Bees can analyze these electric fields to establish whether the flower offers good resources and whether another pollinator has recently visited it.

This analysis helps prevent bees from wasting energy by visiting flowers that have already been depleted of nectar or pollen.

How Do Bees Know Which Flowers Produce Nectar?

Bee colonies become familiar with the plants in their region and learn which colors, smells, and electric fields represent flowers that contain the most nectar.

Bees’ most common sensory factor in locating nectar is their sense of smell. Nectar and any sugary liquid have an aroma that bees can detect. 

This is why bees are attracted to your open can of soda at the picnic table or an open-air restaurant. They can smell the sugar in the liquid over long distances and follow the scent to its source.

How Do Bees Recognize Flowers For Collecting Pollen?

Bees have needs for different amounts of pollen and nectar at certain times of the season. For example, if the colony has a full brood load in the colony, the demand for pollen will be high.

In these instances, studies have found some bees will forage in flowers that have a very high pollen content but very little nectar.

How do the bees know which flowers produce the most pollen?
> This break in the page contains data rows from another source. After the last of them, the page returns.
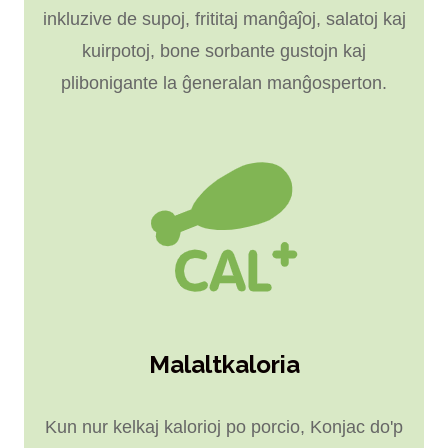
inkluzive de supoj, frititaj manĝaĵoj, salatoj kaj
kuirpotoj, bone sorbante gustojn kaj
plibonigante la ĝeneralan manĝosperton.
Malaltkaloria
Kun nur kelkaj kalorioj po porcio, Konjac do'p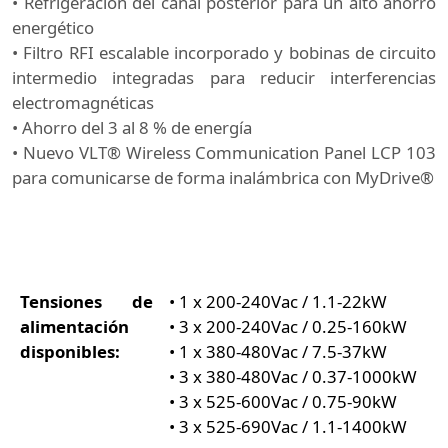
• Refrigeración del canal posterior para un alto ahorro
energético
• Filtro RFI escalable incorporado y bobinas de circuito
intermedio integradas para reducir interferencias
electromagnéticas
• Ahorro del 3 al 8 % de energía
• Nuevo VLT® Wireless Communication Panel LCP 103
para comunicarse de forma inalámbrica con MyDrive®
Tensiones de
• 1 x 200-240Vac / 1.1-22kW
alimentación
• 3 x 200-240Vac / 0.25-160kW
disponibles:
• 1 x 380-480Vac / 7.5-37kW
• 3 x 380-480Vac / 0.37-1000kW
• 3 x 525-600Vac / 0.75-90kW
• 3 x 525-690Vac / 1.1-1400kW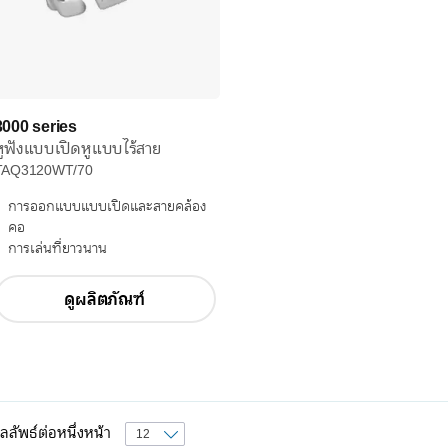
3000 series
หูฟังแบบเปิดหูแบบไร้สาย
TAQ3120WT/70
การออกแบบแบบเปิดและสายคล้อง
คอ
การเล่นที่ยาวนาน
ดูผลิตภัณฑ์
ลลัพธ์ต่อหนึ่งหน้า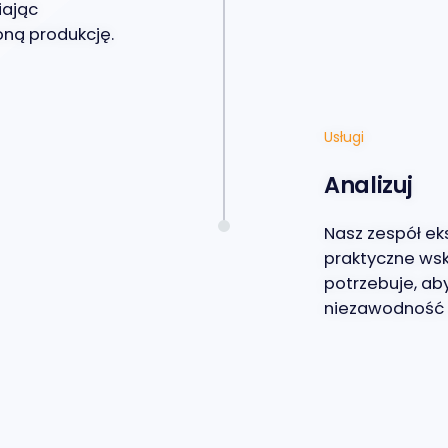
iając
ną produkcję.
Usługi
Analizuj
Nasz zespół ek
praktyczne wsk
potrzebuje, ab
niezawodność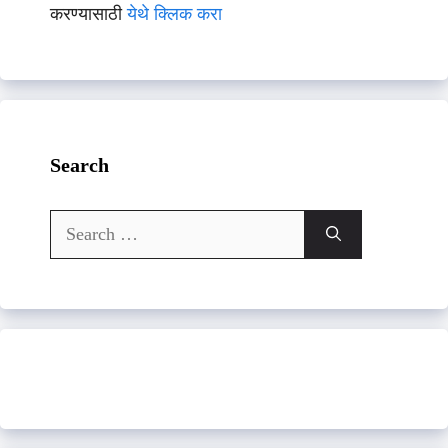
करण्यासाठी
येथे क्लिक करा
Search
Search
for: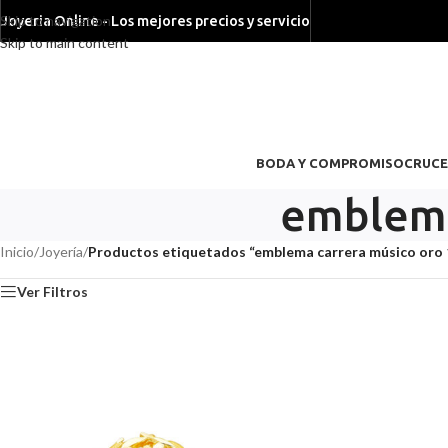
Skip to navigation
Joyeria Online - Los mejores precios y servicio
Skip to main content
BODA Y COMPROMISO
CRUCE
emblema
Inicio
/
Joyería
/
Productos etiquetados “emblema carrera músico oro 
Ver Filtros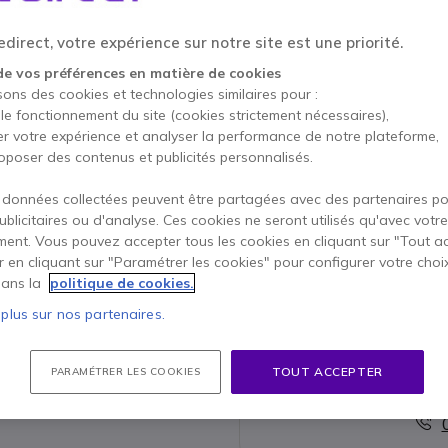
Qté
AJOUTE
direct, votre expérience sur notre site est une priorité.
Épuisé
de vos préférences en matière de cookies
sons des cookies et technologies similaires pour :
 le fonctionnement du site (cookies strictement nécessaires),
Payez en 4 sans frais (
4,4
er votre expérience et analyser la performance de notre plateforme,
oposer des contenus et publicités personnalisés.
Points Forts
 données collectées peuvent être partagées avec des partenaires p
Ecouteurs:
contour d'oreille
publicitaires ou d'analyse. Ces cookies ne seront utilisés qu'avec votre
Microphone:
Push to Talk
ent. Vous pouvez accepter tous les cookies en cliquant sur "Tout a
Accessoire exclusif pour
Moto
er en cliquant sur "Paramétrer les cookies" pour configurer votre choi
Photo non contractuelle
ans la
politique de cookies.
Afficher plus
 plus sur nos partenaires.
TOUT ACCEPTER
PARAMÉTRER LES COOKIES
Conta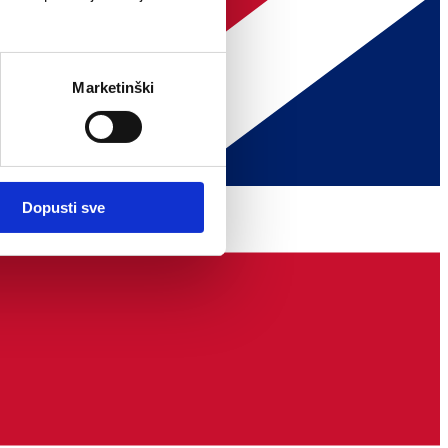
Marketinški
Dopusti sve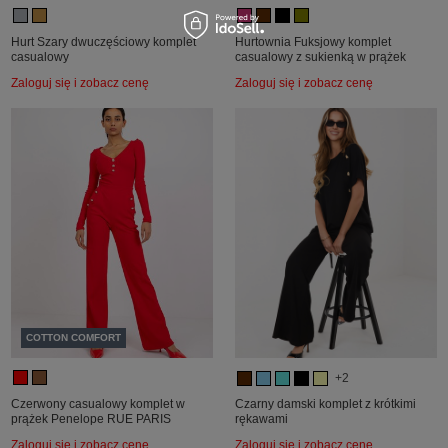
Hurt Szary dwuczęściowy komplet
Hurtownia Fuksjowy komplet
casualowy
casualowy z sukienką w prążek
Zaloguj się i zobacz cenę
Zaloguj się i zobacz cenę
COTTON COMFORT
+2
Czerwony casualowy komplet w
Czarny damski komplet z krótkimi
prążek Penelope RUE PARIS
rękawami
Zaloguj się i zobacz cenę
Zaloguj się i zobacz cenę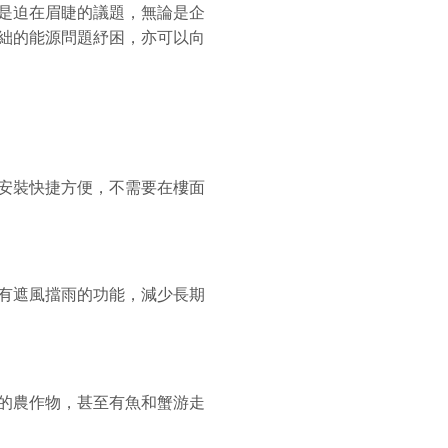
是迫在眉睫的議題，無論是企
絀的能源問題紓困，亦可以向
安裝快捷方便，不需要在樓面
有遮風擋雨的功能，減少長期
的農作物，甚至有魚和蟹游走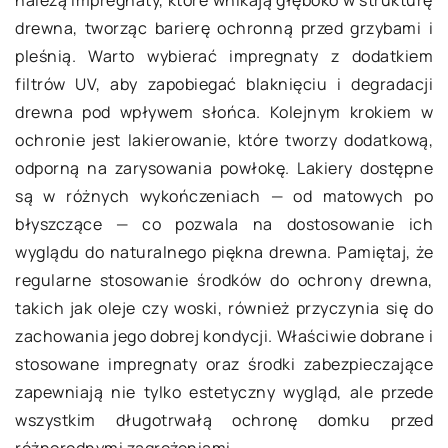
należą impregnaty, które wnikają głęboko w strukturę
drewna, tworząc barierę ochronną przed grzybami i
pleśnią. Warto wybierać impregnaty z dodatkiem
filtrów UV, aby zapobiegać blaknięciu i degradacji
drewna pod wpływem słońca. Kolejnym krokiem w
ochronie jest lakierowanie, które tworzy dodatkową,
odporną na zarysowania powłokę. Lakiery dostępne
są w różnych wykończeniach — od matowych po
błyszczące — co pozwala na dostosowanie ich
wyglądu do naturalnego piękna drewna. Pamiętaj, że
regularne stosowanie środków do ochrony drewna,
takich jak oleje czy woski, również przyczynia się do
zachowania jego dobrej kondycji. Właściwie dobrane i
stosowane impregnaty oraz środki zabezpieczające
zapewniają nie tylko estetyczny wygląd, ale przede
wszystkim długotrwałą ochronę domku przed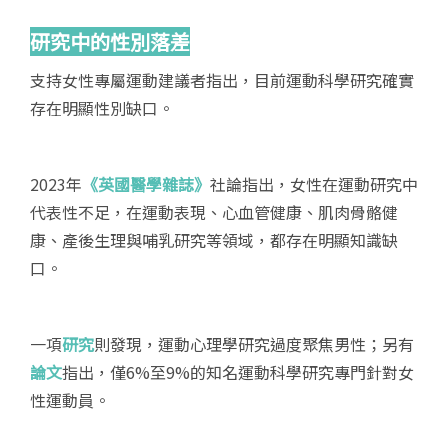
研究中的性別落差
支持女性專屬運動建議者指出，目前運動科學研究確實
存在明顯性別缺口。
2023年
《英國醫學雜誌》
社論指出，女性在運動研究中
代表性不足，在運動表現、心血管健康、肌肉骨骼健
康、產後生理與哺乳研究等領域，都存在明顯知識缺
口。
一項
研究
則發現，運動心理學研究過度聚焦男性；另有
論文
指出，僅6%至9%的知名運動科學研究專門針對女
性運動員。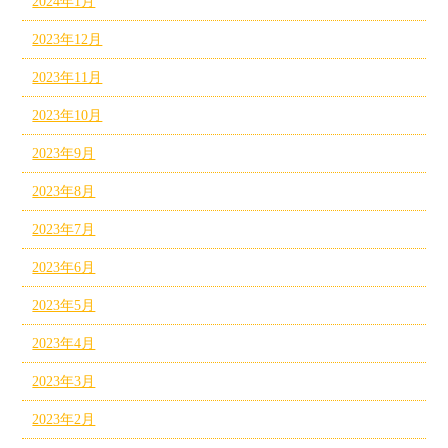
2024年1月
2023年12月
2023年11月
2023年10月
2023年9月
2023年8月
2023年7月
2023年6月
2023年5月
2023年4月
2023年3月
2023年2月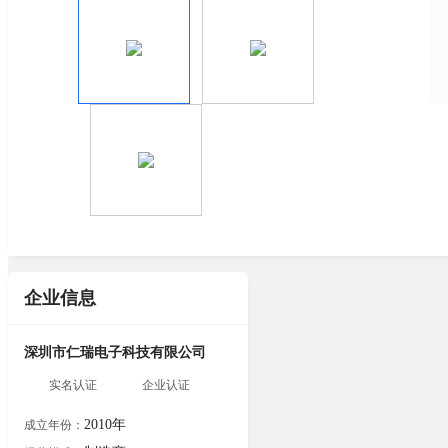
企业信息
深圳市仁瑞电子科技有限公司
实名认证
企业认证
2010年
成立年份：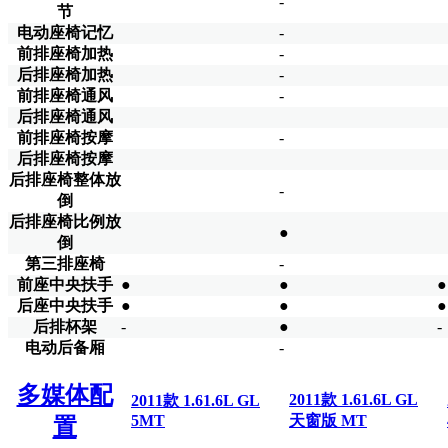
-
节
电动座椅记忆
-
前排座椅加热
-
后排座椅加热
-
前排座椅通风
-
后排座椅通风
前排座椅按摩
-
后排座椅按摩
后排座椅整体放
-
倒
后排座椅比例放
●
倒
第三排座椅
-
前座中央扶手
●
●
●
后座中央扶手
●
●
●
后排杯架
-
●
-
电动后备厢
-
多媒体配
2011款 1.61.6L GL
2011款 1.61.6L GL
5MT
天窗版 MT
置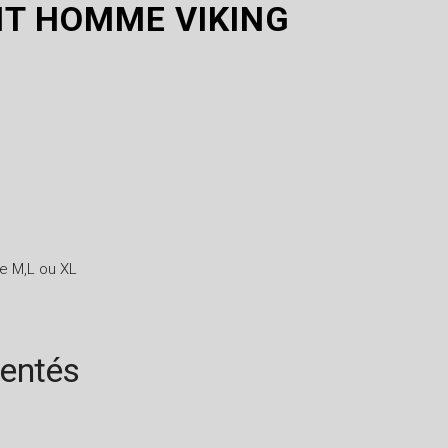
T HOMME VIKING
e M,L ou XL
rentés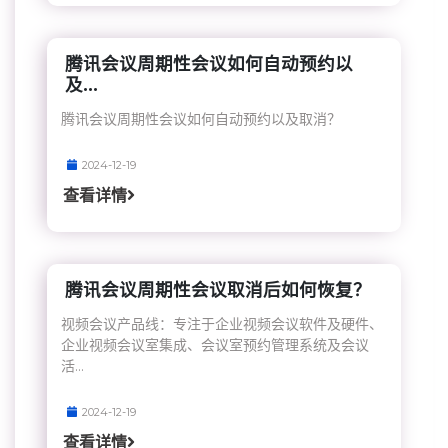
腾讯会议周期性会议如何自动预约以
及...
腾讯会议周期性会议如何自动预约以及取消？
2024-12-19
查看详情
腾讯会议周期性会议取消后如何恢复？
视频会议产品线：专注于企业视频会议软件及硬件、
企业视频会议室集成、会议室预约管理系统及会议
活...
2024-12-19
查看详情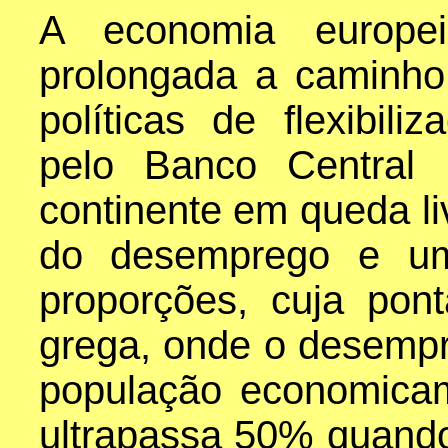
A economia europe
prolongada a caminho
políticas de flexibili
pelo Banco Central 
continente em queda l
do desemprego e uma
proporções, cuja pon
grega, onde o desemp
população economicam
ultrapassa 50% quando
Flowers that produce more pollen can not rely on the smell of nectar to attract the bees.

This situation is where the electric field that flowers produce comes into effect. Flowers that produce more pollen emit an electric field with a specific signature that the bees recognize.

The bees know that if they visit the flowers emitting this signature, they will find a higher pollen source than nectar.

How Do Honey Bees Tell Each Other Where To Find Nectar?

Finding resources for the colony to exploit is only the first part of the scout forager bee’s function. The second part of the job is to navigate back to the hive and explain to the other workers where to find the resources the scout has located.

Communicating this data to the rest of the worker bees will direct many foraging bees to the new-found location of abundant resources.

The returning scout bee with a message to deliver will enter the colony and perform a scripted dance (sometimes called the “waggle dance”). They communicate the information to the other bees about where to find the nectar or pollen.

The scout bee has several dance routines that it performs depending on the food source and the information it wants to convey.

The dances tell other foraging bees the direction the resource is from the hive and the distance that must be traveled to reach the resource. The dancing bee also transfers scent from the flowers it has found to the other bees, so they know which fragrance to follow once they arrive at the resource location.

Science still needs to fully understand bee communication via these dances and what other information is transmitted to other bees in the colony.

Conclusion

The ability of bees to find flowers and other resources, such as water, is a remarkable skill in these tiny insects. Through smell, sight, and analysis of electric fields produced by the plants, the bees are highly efficient in finding the pollen and nectar resources they need.

The communication methods that scout bees use to convey this information to other bees in the colony are highly effective and allow the colony to rapidly deploy large numbers of foragers to exploit a newly found resource.